Much has been undertaken in affected regions, by governments, civil society, communities and academia, to halt the trends and address the human rights, social policy and public health dimensions. At the international level, the issue was addressed in the Programme of Action of the 1994 Cairo International Conference on Population and Development. UNFPA, the United Nations Population Fund, has focused on the issue since the 1991, first at country and then, regional levels.
UNFPA has been working with a broad spectrum of stakeholders, including community networks that advocate against sex selection and sensitize health-care providers, and faith-based organizations that help raise awareness of the problem and how it reinforces discriminatory attitudes towards women and girls.
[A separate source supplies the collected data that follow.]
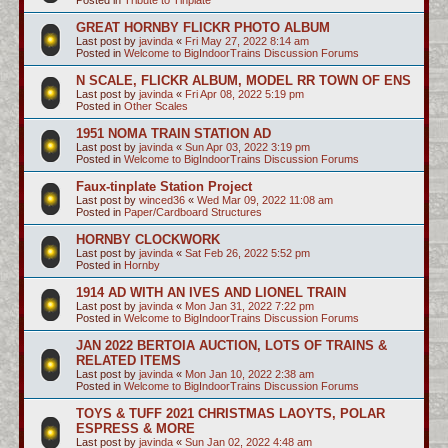
GREAT HORNBY FLICKR PHOTO ALBUM
Last post by
javinda
«
Fri May 27, 2022 8:14 am
Posted in
Welcome to BigIndoorTrains Discussion Forums
N SCALE, FLICKR ALBUM, MODEL RR TOWN OF ENS
Last post by
javinda
«
Fri Apr 08, 2022 5:19 pm
Posted in
Other Scales
1951 NOMA TRAIN STATION AD
Last post by
javinda
«
Sun Apr 03, 2022 3:19 pm
Posted in
Welcome to BigIndoorTrains Discussion Forums
Faux-tinplate Station Project
Last post by
winced36
«
Wed Mar 09, 2022 11:08 am
Posted in
Paper/Cardboard Structures
HORNBY CLOCKWORK
Last post by
javinda
«
Sat Feb 26, 2022 5:52 pm
Posted in
Hornby
1914 AD WITH AN IVES AND LIONEL TRAIN
Last post by
javinda
«
Mon Jan 31, 2022 7:22 pm
Posted in
Welcome to BigIndoorTrains Discussion Forums
JAN 2022 BERTOIA AUCTION, LOTS OF TRAINS &
RELATED ITEMS
Last post by
javinda
«
Mon Jan 10, 2022 2:38 am
Posted in
Welcome to BigIndoorTrains Discussion Forums
TOYS & TUFF 2021 CHRISTMAS LAOYTS, POLAR
ESPRESS & MORE
Last post by
javinda
«
Sun Jan 02, 2022 4:48 am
Many countries have undertaken extensive measures to meet the challenge through actions to reduce the preference of sons. For example, conditional cash transfers for parents of daughters, advocacy campaigns, or policies to empower women and improve their access to social security schemes, including pension systems.
Improving gender equality and enforcing national laws and policies on banning sex- selective procedures requires urgent concerted efforts by all segments of government and society as a matter of rights and for charting each country’s own development process. It requires strong political commitment as well as actions downstream at the community level to address complex socio-economic and cultural realities. And we must thank the groups and partners that have led and rallied to India’s campaign against sex selection.
We must accelerate our efforts and give priority to actions and policies that foster norms of gender equality and demonstrate a zero tolerance for prenatal sex selection.
Gender equality is at the very heart of each country’s development process. Empowered women and girls contribute to the health and productivity of families and communities and improve prospects for the next generations. Empowered women also propel economic growth. Therefore, we must all join forces to ensure that sex selection is understood as discrimination against women and girls and to put a stop to it once and for all. I reaffirm UNFPA’s commitment to join hands with governments, civil society and other partners in their efforts to reduce and ultimately eliminate this harmful, discriminatory practice. (Courtesy: UN Information Centre for India and Bhutan)
— Dr. Babatunde Osotimehin is an Under-Secretary-General of the United Nations and Executive Director, UNFPA, the United Nations Population Fund.